The secretary of the US, Cordell Hull proposed the withdrawal of Japanese from China and Indochina in exchange of Japanese assets. This was rejected by the Japanese on December 1, 1941. This was followed by an appeal on December 6 by President Franklin Roosevelt to the Japanese emperor Hirohito. This appeal did not receive any reply but later the same day US code breaking service received the Japanese message hinting an imminent attack. Though a warning was sent from Washington, the damage was already done at Pearl Harbor.

Japan had long expected the US to declare war and their main concern was the US Pacific Fleet which is based in Pearl Harbor. The Japanese decided to cripple the United States by launching a surprise attack on the Pacific Fleet. The first attack wave of 183 Japanese airplanes headed for Pearl Harbor on the fateful Sunday, December 7, 1941 at 6 AM. These planes were detected at Oahu’s northern shore radar station. But the officers ignored them thinking they were American B-17 planes heading in from the US west coast.
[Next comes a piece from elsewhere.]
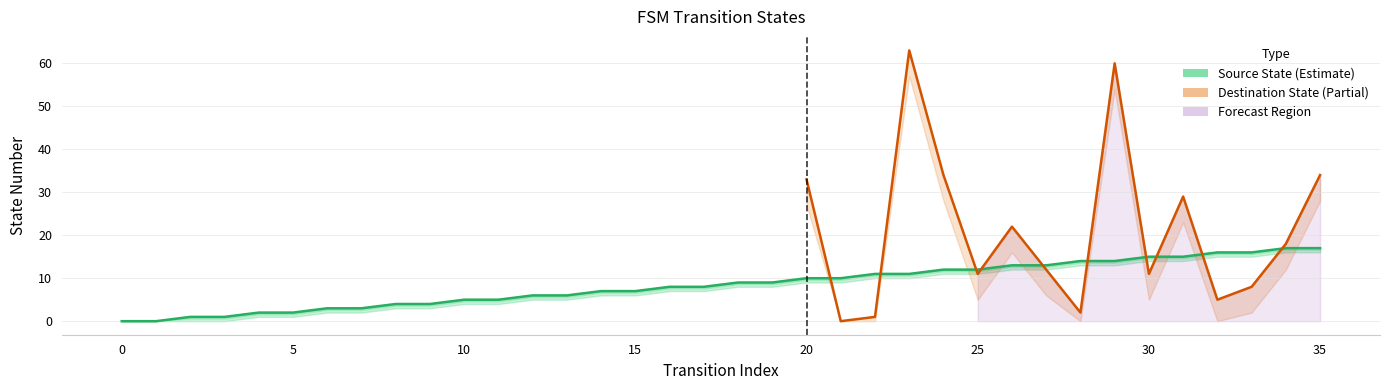

True or false: source_lower and destination_state cross at least once.

True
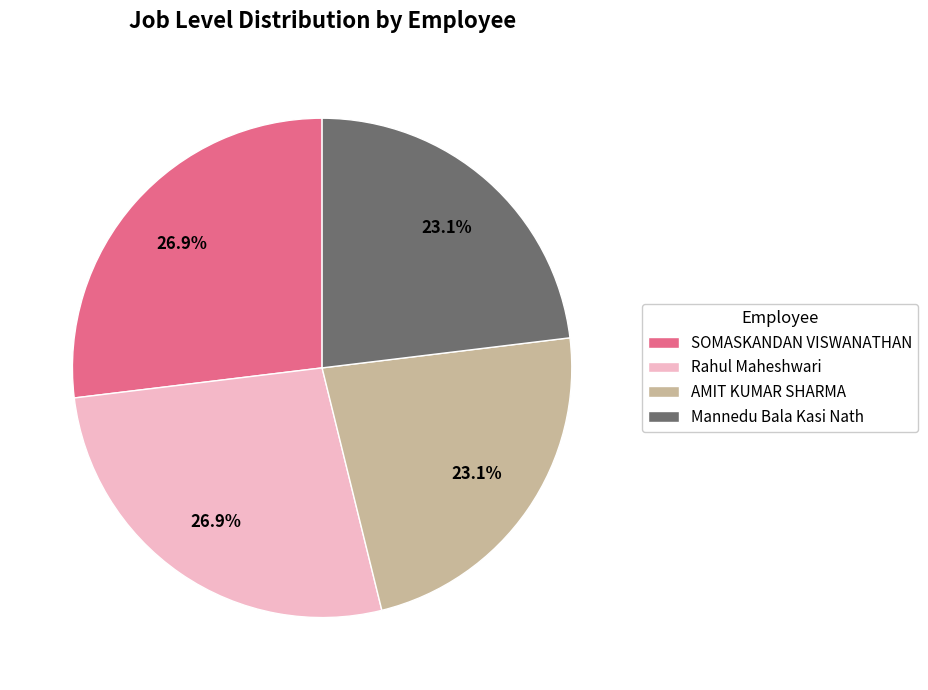

Which has a higher value, Rahul Maheshwari or AMIT KUMAR SHARMA?

Rahul Maheshwari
The unprepared commanders at Pearl Harbor had left the aircrafts on the airfields, anti-aircraft guns unmanned and ammunition boxes locked. The first wave of Japanese airplanes under the command of flight commander Mitsuo Fuchida struck Pearl Harbor at 7:53 AM and the US officers were caught off-guard. The Japanese airplanes targeted airfields and battleships. A second wave consisting of 167 airplanes targeted other ships and shipyard facilities.
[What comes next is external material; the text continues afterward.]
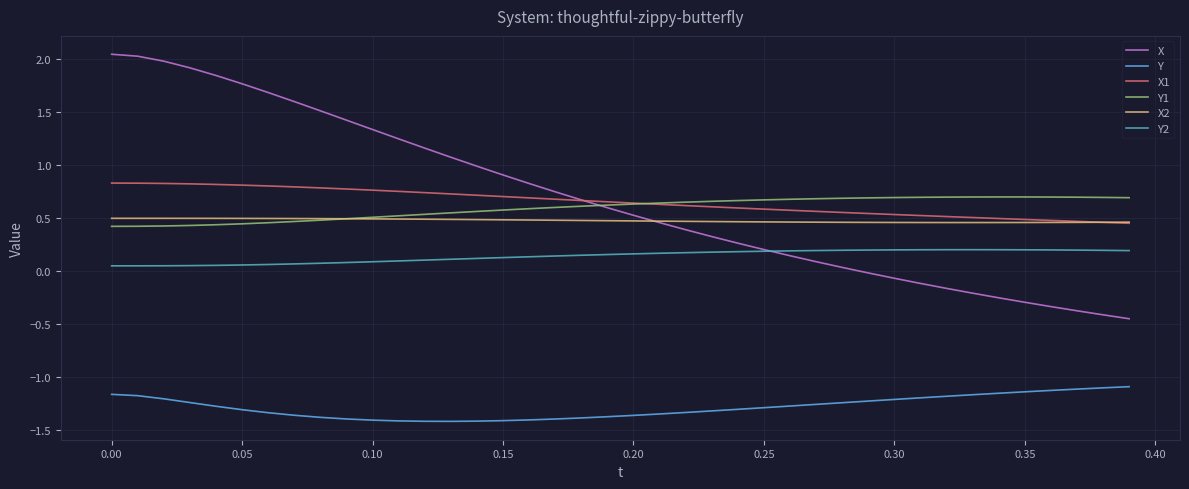

How many categories are shown in the chart?

40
By 9:45 AM Pearl Harbor had suffered immense damage. What escaped were three US Pacific Fleet aircraft carriers and the base fuel tanks. The Pacific Fleet lost eight battleships, three light cruisers, three destroyers, three smaller vessels and 188 aircrafts. The overwhelming casualty included 2335 servicemen and 68 civilians who were killed and an approximate 1178 injured.

The States of the United States of America which was going through the great depression suddenly found the need to unite. The Japanese attack on Pearl Harbor saw a huge number of young volunteers joining the US armed forces. In his address to the conference president Roosevelt declared December 7, 1941 ‘a date which will live in infamy…’ America under the leadership of President Franklin D Roosevelt declared war on Japan on December 8, 1941 bringing the United States of America in to World War II.